**Written task 1**
According to the Siamese cats page, in what year was "Siamese Cats: Legends and Reality" published?
**Written task 2**
Reproduce the Siamese cats page verbatim between "Not being any" and "Thai name, Wichienmas.", inclusive.

Supporting texts, things about me personally, articles on Thai cats in general without focus on any particular type, other lesser-known Thai cats, and other stuff that doesn't fit anywhere else.
Siamese Cats: Legends and Reality
Many years ago, I arrived in Thailand for the first time. In November 1985, the recommended area for tourists on a budget was Khao San Road near the historical centre of Bangkok. It was late at night and our first choice guesthouses in the guidebook were all full.
In our quest for rooms, we were guided through the grounds of Wat Chanasongkram, later known to me as an old temple famous for taking in animals of all kinds and founded by monks of Mon ethnicity, and walking past an old banyan tree, I caught sight of a kitten. It was fawn coloured, with seal brown on its face, ears, paws and tail.
Not being any kind of expert then, I still recognized it as what westerners call a Siamese Cat, and I also knew that Siam was the country's former name, so I said to my companion: "Siamese cats really DO come from here!"
Fast forward 10 years, and I am sitting in the National Library's manuscript reading room, after gaining a publishing agreement, endorsements from my old college, and a multitude of other papers about an inch thick, all resulting in one very thin letter from the National Research Council of Thailand, telling the library to authorize my requests for access to century-old concertina books with coloured drawings of cats, including the Siamese, by which time I also knew by its Thai name, Wichienmas.
The Legend of Siamese Cats was finally published in 1998, its content mainly the results of those studies. In the years that followed, I would be meeting Thai breeders and learning about the real, living, breathing, fluffy, and purring Siamese Cats. This resulted in the publication of Siamese Cats: Legends and Reality in 2004.
Laurie Rosenthal of the Nation was kind enough to review it, reproduced below. It remains the only book on Siamese and Thai cats which is predicated an understanding of Thai culture and of the Tamra Maew - which are the earliest writings on major breeds known today as Siamese, Korat and Burmese, themselves the starting point for many more popular cat breeds.
Cats for all seasons
Published in The Nation on Sep 12, 2004 by Laurie Rosenthal
© Nation Multimedia Group
Thai scholar and linguist expands on his previous works about Thailand's felines
Cat lovers and history buffs will be happy to learn that Martin R Clutterbuck's "Siamese Cats: Legends and Reality" takes on a new, much more authoritative voice than his earlier work, "The Legend of Siamese Cats".
Published under the White Lotus imprint in 1998, "Legends" was a landmark in publications on cats, the first time that all the manuscripts of the "Tamra Maew" (cat poems) were compiled in one publication.
Clutterbuck holds a degree in Thai Studies from the School of Oriental and African Studies at London University. He provided translations, transliterations and a scholarly treatise tracking the writers' intentions of the cat books.

**Dataset**
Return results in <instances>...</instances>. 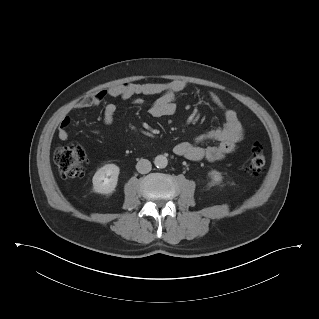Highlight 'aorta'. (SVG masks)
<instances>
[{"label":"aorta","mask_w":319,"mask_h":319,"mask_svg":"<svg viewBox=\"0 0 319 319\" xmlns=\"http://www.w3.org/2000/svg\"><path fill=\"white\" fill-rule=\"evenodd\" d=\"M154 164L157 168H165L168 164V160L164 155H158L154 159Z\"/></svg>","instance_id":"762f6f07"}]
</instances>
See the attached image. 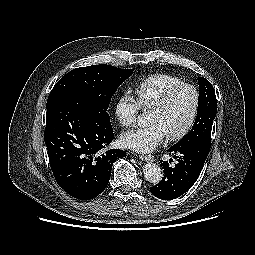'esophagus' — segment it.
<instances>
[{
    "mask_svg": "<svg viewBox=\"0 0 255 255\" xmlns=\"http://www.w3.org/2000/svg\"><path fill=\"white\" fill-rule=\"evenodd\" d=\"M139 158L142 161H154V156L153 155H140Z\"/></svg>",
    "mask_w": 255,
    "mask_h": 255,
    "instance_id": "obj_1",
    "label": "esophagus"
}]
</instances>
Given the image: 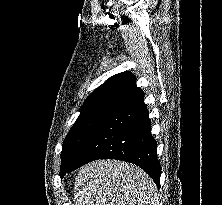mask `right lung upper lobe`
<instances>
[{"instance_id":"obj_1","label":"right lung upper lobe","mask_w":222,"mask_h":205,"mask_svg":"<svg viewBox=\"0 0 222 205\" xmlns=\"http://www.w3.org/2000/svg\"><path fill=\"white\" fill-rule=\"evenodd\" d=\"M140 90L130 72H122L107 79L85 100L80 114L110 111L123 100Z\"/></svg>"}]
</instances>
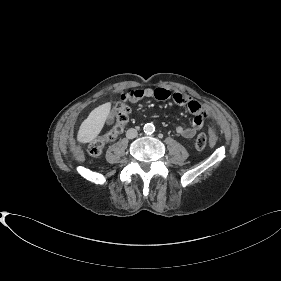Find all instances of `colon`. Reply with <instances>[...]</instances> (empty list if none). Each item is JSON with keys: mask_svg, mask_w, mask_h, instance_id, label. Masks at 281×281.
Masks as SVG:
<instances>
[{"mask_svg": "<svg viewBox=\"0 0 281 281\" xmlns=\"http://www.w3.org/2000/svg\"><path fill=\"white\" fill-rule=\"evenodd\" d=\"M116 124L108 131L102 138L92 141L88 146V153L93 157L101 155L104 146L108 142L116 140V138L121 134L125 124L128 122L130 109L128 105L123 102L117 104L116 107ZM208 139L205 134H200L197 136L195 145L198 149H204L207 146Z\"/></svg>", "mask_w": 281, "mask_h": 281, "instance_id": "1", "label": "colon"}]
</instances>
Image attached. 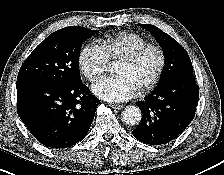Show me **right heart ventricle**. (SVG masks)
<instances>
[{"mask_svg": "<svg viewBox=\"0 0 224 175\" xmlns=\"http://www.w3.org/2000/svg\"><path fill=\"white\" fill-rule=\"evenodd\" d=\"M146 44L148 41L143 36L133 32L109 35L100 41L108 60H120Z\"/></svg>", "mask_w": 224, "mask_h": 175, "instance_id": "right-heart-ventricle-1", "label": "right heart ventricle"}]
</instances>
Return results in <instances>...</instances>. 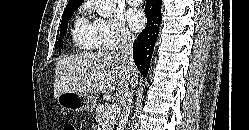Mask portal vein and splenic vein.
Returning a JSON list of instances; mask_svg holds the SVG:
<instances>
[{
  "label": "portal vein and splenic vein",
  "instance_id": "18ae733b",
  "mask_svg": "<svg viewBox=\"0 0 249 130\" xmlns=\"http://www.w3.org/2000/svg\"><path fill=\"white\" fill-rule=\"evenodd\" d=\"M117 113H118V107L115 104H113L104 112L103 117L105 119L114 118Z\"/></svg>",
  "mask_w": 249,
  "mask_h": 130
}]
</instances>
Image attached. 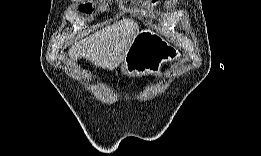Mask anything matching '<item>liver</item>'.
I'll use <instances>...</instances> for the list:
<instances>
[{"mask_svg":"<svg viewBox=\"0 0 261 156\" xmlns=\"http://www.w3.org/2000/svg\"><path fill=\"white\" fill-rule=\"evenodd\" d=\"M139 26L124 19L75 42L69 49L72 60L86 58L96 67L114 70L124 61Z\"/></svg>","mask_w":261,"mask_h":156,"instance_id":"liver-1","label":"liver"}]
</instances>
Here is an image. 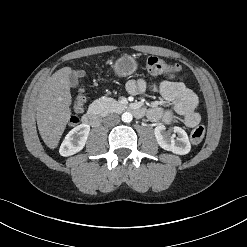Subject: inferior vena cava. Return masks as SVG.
==
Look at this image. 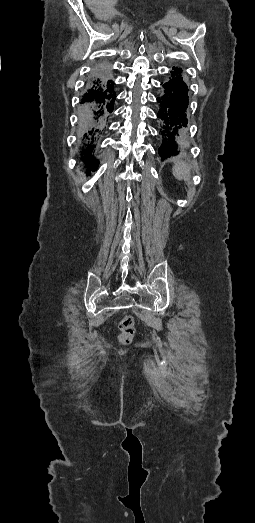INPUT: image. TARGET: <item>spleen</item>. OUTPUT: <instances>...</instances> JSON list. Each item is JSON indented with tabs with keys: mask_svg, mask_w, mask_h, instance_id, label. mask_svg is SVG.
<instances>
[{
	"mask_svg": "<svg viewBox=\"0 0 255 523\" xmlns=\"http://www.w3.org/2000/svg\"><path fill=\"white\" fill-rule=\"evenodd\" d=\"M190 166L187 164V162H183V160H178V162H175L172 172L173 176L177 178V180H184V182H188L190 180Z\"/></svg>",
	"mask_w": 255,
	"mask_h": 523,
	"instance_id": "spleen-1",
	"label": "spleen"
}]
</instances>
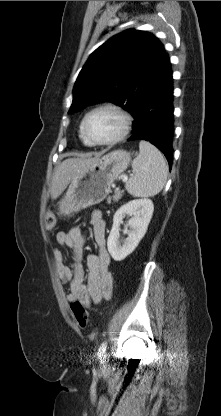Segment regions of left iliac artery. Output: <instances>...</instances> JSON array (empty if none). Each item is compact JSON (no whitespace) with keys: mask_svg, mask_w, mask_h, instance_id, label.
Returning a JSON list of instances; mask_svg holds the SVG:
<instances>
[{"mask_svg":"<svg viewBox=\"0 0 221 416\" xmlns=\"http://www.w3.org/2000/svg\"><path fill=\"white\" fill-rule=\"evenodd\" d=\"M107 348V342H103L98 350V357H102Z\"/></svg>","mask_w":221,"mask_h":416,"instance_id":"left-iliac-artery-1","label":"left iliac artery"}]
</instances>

**Task result 1**
2004

**Task result 2**
Not being any kind of expert then, I still recognized it as what westerners call a Siamese Cat, and I also knew that Siam was the country's former name, so I said to my companion: "Siamese cats really DO come from here!"
Fast forward 10 years, and I am sitting in the National Library's manuscript reading room, after gaining a publishing agreement, endorsements from my old college, and a multitude of other papers about an inch thick, all resulting in one very thin letter from the National Research Council of Thailand, telling the library to authorize my requests for access to century-old concertina books with coloured drawings of cats, including the Siamese, by which time I also knew by its Thai name, Wichienmas.